I really don't try and worry much about what people are saying or writing about me. Just kind of, you know, Joe and I go out there on the course, go do our thing. If we're playing well, we'll go for it and try to make as many birdies as we can.
Q. All the hype that we were talking about building around you, are you noticing that? Also, is there anything you've read or heard that's kind of surprised you or made you laugh, taken you aback?
RICKIE FOWLER: Well, I mean, with the hype, like I said, it's pretty cool that people are talking about me like that, have somewhat of those high expectations. But I just go look at them as more possibilities. If I do that, then it would be awesome.
But, you know, just looking forward to being able to play out here for the full year, so...
Q. Nothing you read that's kind of made you chuckle, Leonardo DiCaprio stuff?
RICKIE FOWLER: The comparisons, sometimes people give me a hard time about the hair, the hat, the hats are too big, they're flopping over my ears, stuff like that. But it's what I'm doing. It's kind of my own style. I'm not going to change just because one person doesn't like it. I'll just keep doing my own thing, keep trying to get the ball in the hole, and hopefully making some birdies.
Q. Twice in the last three years a native Southern Californian has earned his first win at the Hope.
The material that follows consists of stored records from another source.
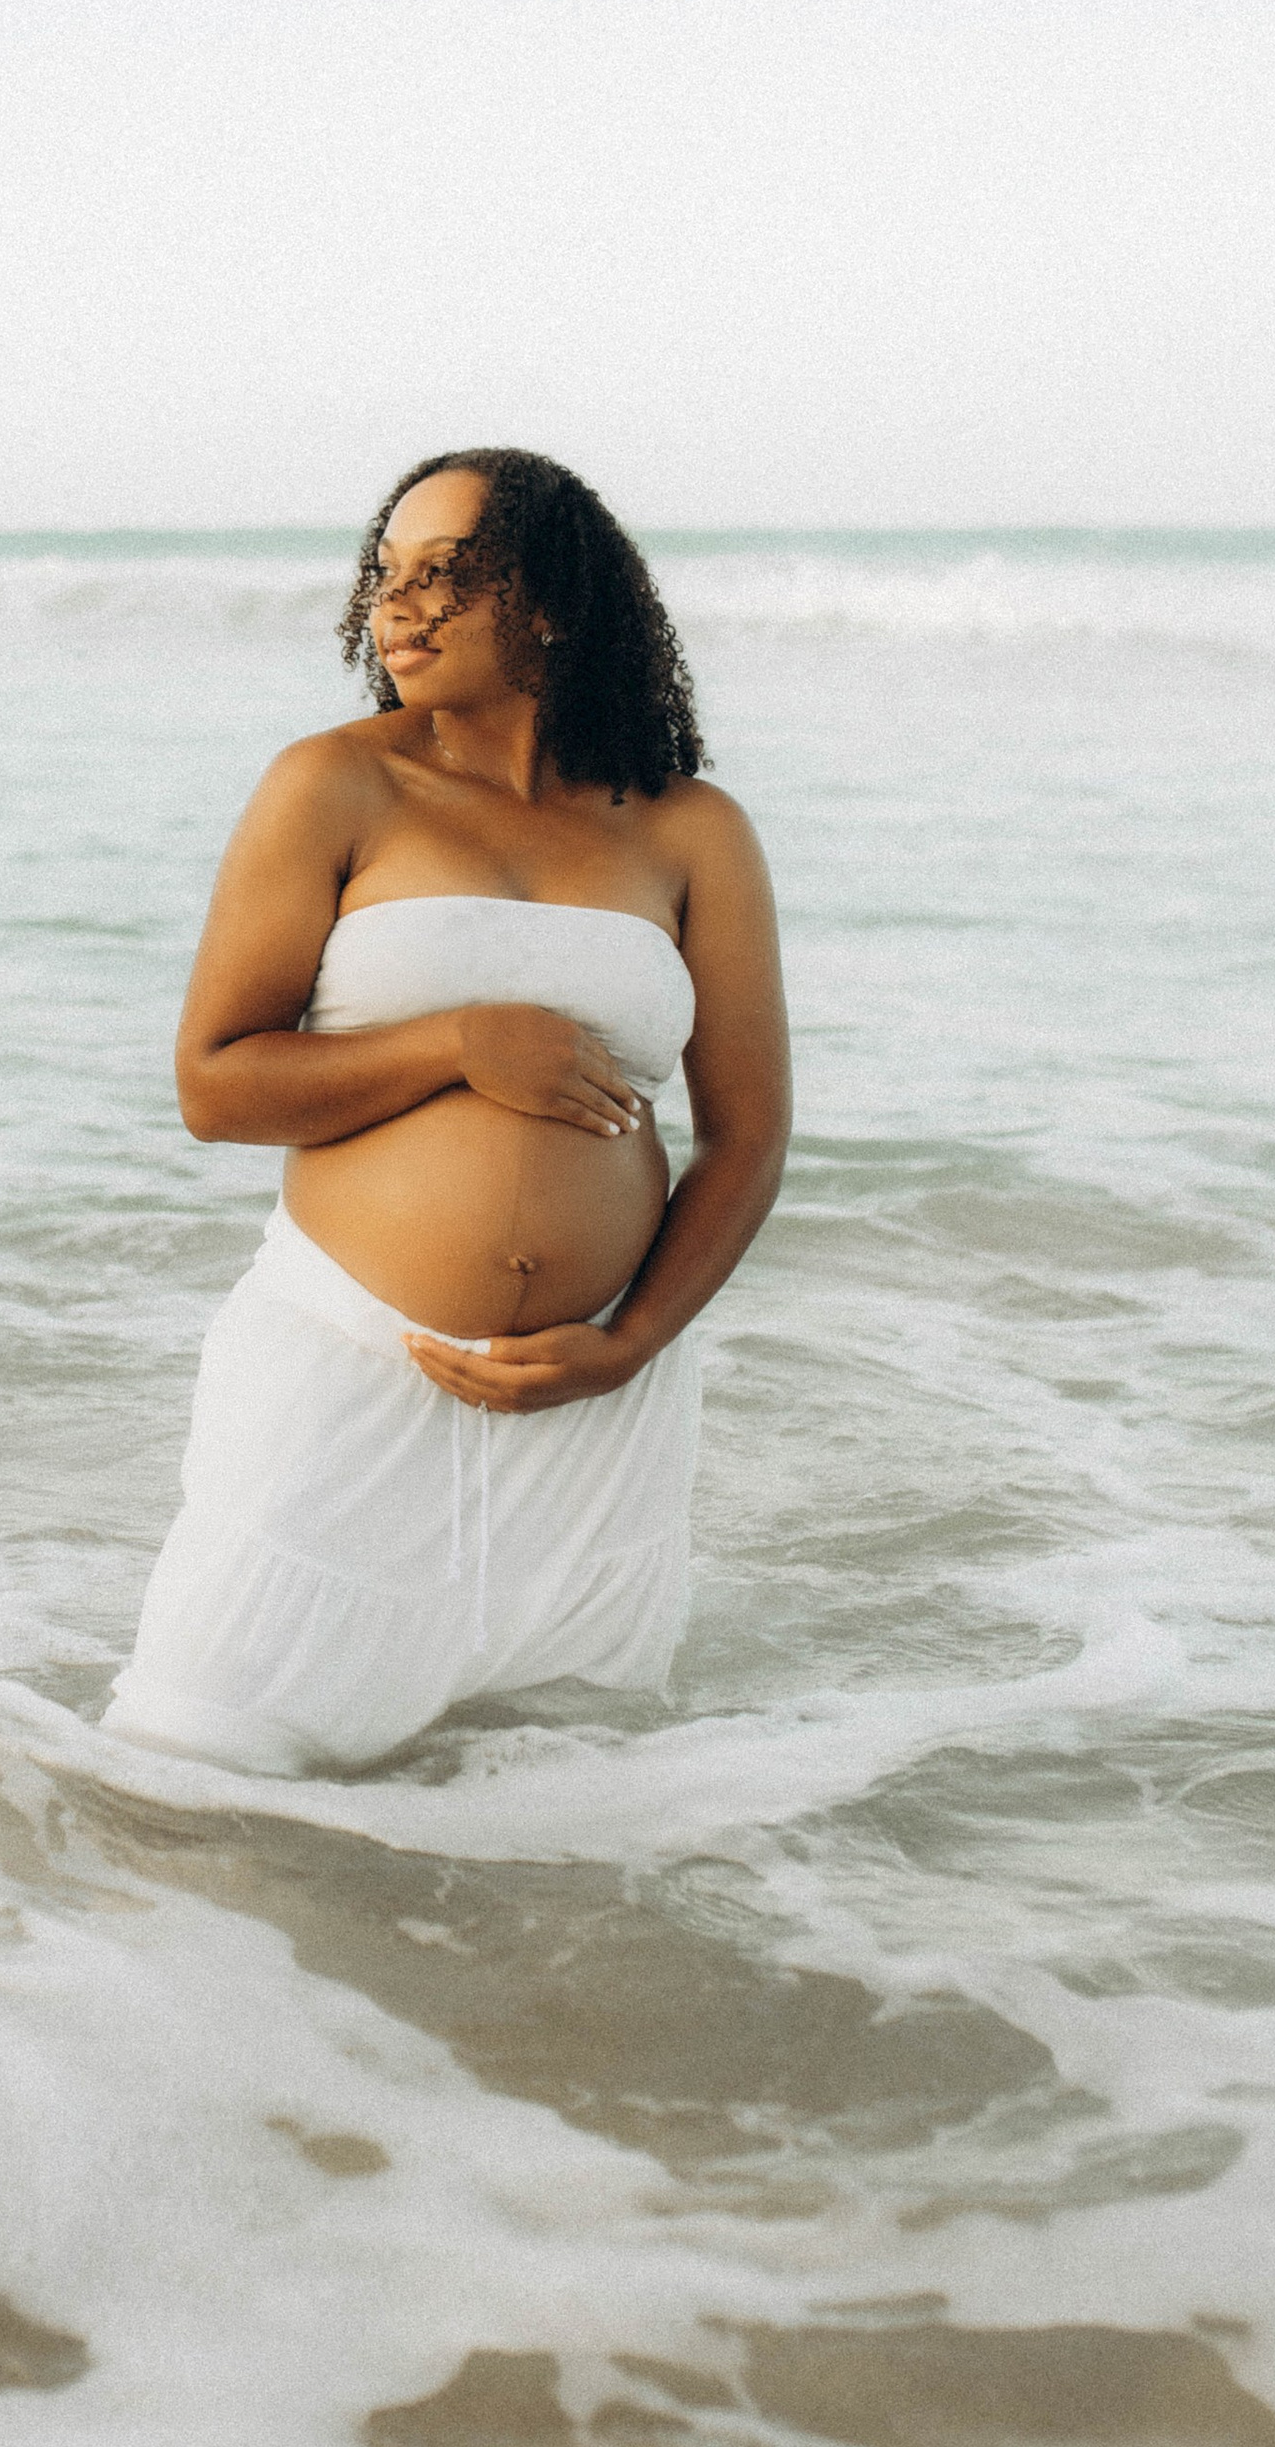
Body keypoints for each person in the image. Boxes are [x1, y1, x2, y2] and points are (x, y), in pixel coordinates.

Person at [100, 448, 791, 1776]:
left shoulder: (691, 828)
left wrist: (634, 1340)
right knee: (189, 1780)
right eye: (385, 577)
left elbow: (749, 1132)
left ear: (550, 603)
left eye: (447, 576)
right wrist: (458, 1044)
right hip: (346, 1370)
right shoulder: (335, 785)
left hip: (591, 1409)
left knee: (552, 1826)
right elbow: (215, 1083)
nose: (399, 609)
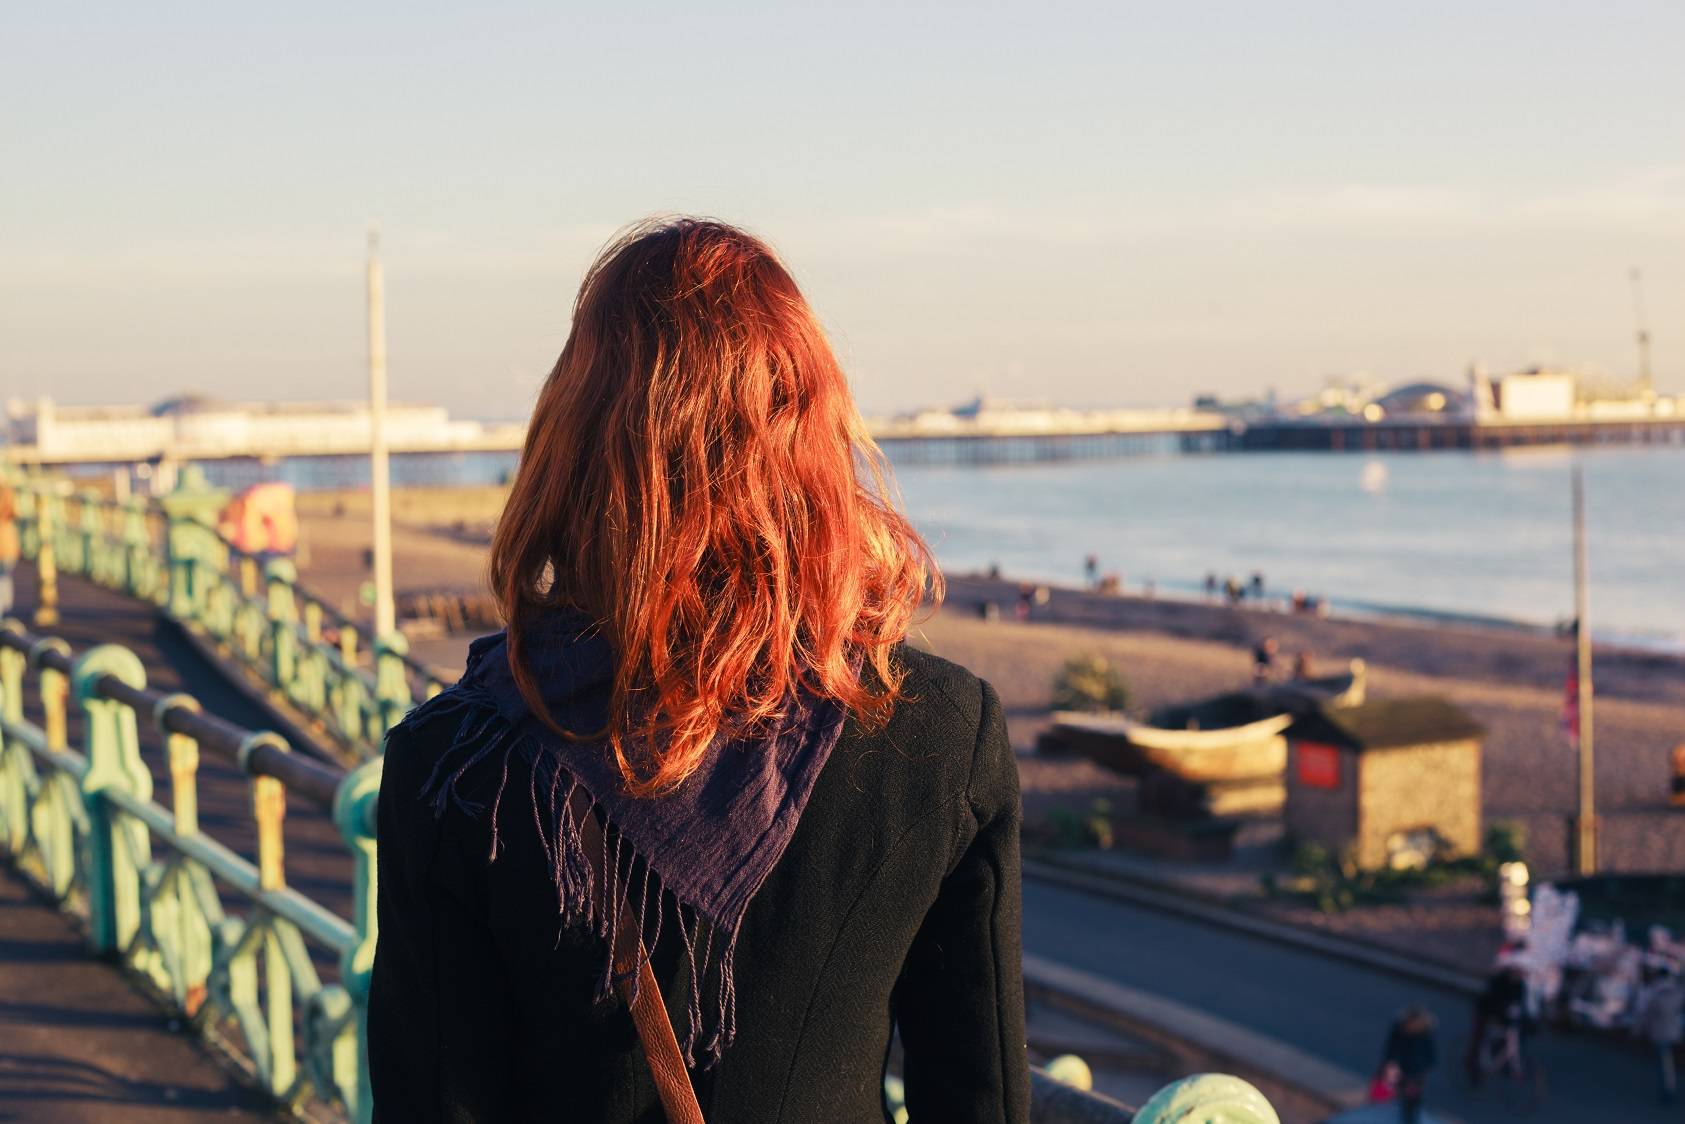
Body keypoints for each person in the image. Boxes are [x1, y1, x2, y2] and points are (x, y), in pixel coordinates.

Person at [368, 219, 1030, 1123]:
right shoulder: (941, 732)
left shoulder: (454, 762)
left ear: (577, 439)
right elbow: (980, 1095)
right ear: (814, 436)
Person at [1379, 1007, 1437, 1123]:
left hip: (1416, 1070)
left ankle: (1410, 1112)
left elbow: (1430, 1052)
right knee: (1398, 1089)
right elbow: (1391, 1049)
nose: (1412, 1027)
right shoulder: (1399, 1031)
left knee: (1412, 1094)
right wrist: (1388, 1063)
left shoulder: (1424, 1033)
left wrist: (1427, 1065)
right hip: (1403, 1068)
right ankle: (1405, 1108)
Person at [1637, 964, 1685, 1103]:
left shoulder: (1653, 991)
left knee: (1664, 1067)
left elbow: (1645, 1013)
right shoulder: (1678, 991)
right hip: (1675, 1031)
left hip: (1660, 1033)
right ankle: (1669, 1091)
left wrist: (1639, 1029)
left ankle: (1667, 1093)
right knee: (1669, 1065)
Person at [0, 482, 18, 618]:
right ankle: (5, 610)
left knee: (4, 578)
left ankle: (4, 611)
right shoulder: (7, 491)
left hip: (5, 547)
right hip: (8, 547)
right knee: (5, 577)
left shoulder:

How do you think your game sets up for the Hope?
RICKIE FOWLER: I think my game sets up well. If I'm playing well, it sets up well for any course. So like I said earlier, I'm really looking forward to being able to play in Southern Cal a little bit, especially starting out. Definitely looking forward to getting out to the Hope.
I like that two Southern Cal natives won it the last two years. We'll try to make that three. But we're just out trying to play the best we can each week. If that happens to be at the Hope, that's great.
TOBY ZWIKEL: Rickie, thank you for your time in joining us on this conference call.